### Problem to solve
Please reproduce every line of the material below verbatim, without changing anything.

[Extracted records]

-------

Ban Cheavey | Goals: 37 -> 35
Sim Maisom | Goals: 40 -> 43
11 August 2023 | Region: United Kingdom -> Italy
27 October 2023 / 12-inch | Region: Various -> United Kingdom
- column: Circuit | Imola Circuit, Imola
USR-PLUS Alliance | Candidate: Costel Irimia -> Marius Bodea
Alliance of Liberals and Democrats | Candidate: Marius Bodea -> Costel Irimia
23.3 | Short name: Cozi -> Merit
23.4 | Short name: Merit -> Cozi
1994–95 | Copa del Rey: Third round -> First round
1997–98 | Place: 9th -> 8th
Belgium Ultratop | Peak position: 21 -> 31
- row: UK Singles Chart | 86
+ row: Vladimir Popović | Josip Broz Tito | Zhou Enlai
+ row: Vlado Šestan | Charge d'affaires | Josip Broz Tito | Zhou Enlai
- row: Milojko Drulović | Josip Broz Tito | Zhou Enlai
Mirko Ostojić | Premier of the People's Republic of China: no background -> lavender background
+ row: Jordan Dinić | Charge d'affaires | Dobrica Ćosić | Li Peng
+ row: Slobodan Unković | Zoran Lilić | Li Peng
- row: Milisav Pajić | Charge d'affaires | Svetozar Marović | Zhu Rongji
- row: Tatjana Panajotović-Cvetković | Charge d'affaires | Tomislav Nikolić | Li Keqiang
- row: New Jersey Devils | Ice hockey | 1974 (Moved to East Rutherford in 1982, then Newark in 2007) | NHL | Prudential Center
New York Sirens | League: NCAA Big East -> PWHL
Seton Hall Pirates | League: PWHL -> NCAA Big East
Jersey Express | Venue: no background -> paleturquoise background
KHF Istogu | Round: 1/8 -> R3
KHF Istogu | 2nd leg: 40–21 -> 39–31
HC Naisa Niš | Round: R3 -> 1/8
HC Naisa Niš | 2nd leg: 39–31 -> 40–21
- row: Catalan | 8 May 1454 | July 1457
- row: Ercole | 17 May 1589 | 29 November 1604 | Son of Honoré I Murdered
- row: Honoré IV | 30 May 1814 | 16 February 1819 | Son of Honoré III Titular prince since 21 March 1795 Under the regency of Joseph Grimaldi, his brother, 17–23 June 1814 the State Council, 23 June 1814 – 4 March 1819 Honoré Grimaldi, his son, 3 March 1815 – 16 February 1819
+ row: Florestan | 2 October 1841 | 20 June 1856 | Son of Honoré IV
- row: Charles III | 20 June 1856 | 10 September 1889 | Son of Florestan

-------

### Problem solution
Ban Cheavey | Goals: 37 -> 35
Sim Maisom | Goals: 40 -> 43
11 August 2023 | Region: United Kingdom -> Italy
27 October 2023 / 12-inch | Region: Various -> United Kingdom
- column: Circuit | Imola Circuit, Imola
USR-PLUS Alliance | Candidate: Costel Irimia -> Marius Bodea
Alliance of Liberals and Democrats | Candidate: Marius Bodea -> Costel Irimia
23.3 | Short name: Cozi -> Merit
23.4 | Short name: Merit -> Cozi
1994–95 | Copa del Rey: Third round -> First round
1997–98 | Place: 9th -> 8th
Belgium Ultratop | Peak position: 21 -> 31
- row: UK Singles Chart | 86
+ row: Vladimir Popović | Josip Broz Tito | Zhou Enlai
+ row: Vlado Šestan | Charge d'affaires | Josip Broz Tito | Zhou Enlai
- row: Milojko Drulović | Josip Broz Tito | Zhou Enlai
Mirko Ostojić | Premier of the People's Republic of China: no background -> lavender background
+ row: Jordan Dinić | Charge d'affaires | Dobrica Ćosić | Li Peng
+ row: Slobodan Unković | Zoran Lilić | Li Peng
- row: Milisav Pajić | Charge d'affaires | Svetozar Marović | Zhu Rongji
- row: Tatjana Panajotović-Cvetković | Charge d'affaires | Tomislav Nikolić | Li Keqiang
- row: New Jersey Devils | Ice hockey | 1974 (Moved to East Rutherford in 1982, then Newark in 2007) | NHL | Prudential Center
New York Sirens | League: NCAA Big East -> PWHL
Seton Hall Pirates | League: PWHL -> NCAA Big East
Jersey Express | Venue: no background -> paleturquoise background
KHF Istogu | Round: 1/8 -> R3
KHF Istogu | 2nd leg: 40–21 -> 39–31
HC Naisa Niš | Round: R3 -> 1/8
HC Naisa Niš | 2nd leg: 39–31 -> 40–21
- row: Catalan | 8 May 1454 | July 1457
- row: Ercole | 17 May 1589 | 29 November 1604 | Son of Honoré I Murdered
- row: Honoré IV | 30 May 1814 | 16 February 1819 | Son of Honoré III Titular prince since 21 March 1795 Under the regency of Joseph Grimaldi, his brother, 17–23 June 1814 the State Council, 23 June 1814 – 4 March 1819 Honoré Grimaldi, his son, 3 March 1815 – 16 February 1819
+ row: Florestan | 2 October 1841 | 20 June 1856 | Son of Honoré IV
- row: Charles III | 20 June 1856 | 10 September 1889 | Son of Florestan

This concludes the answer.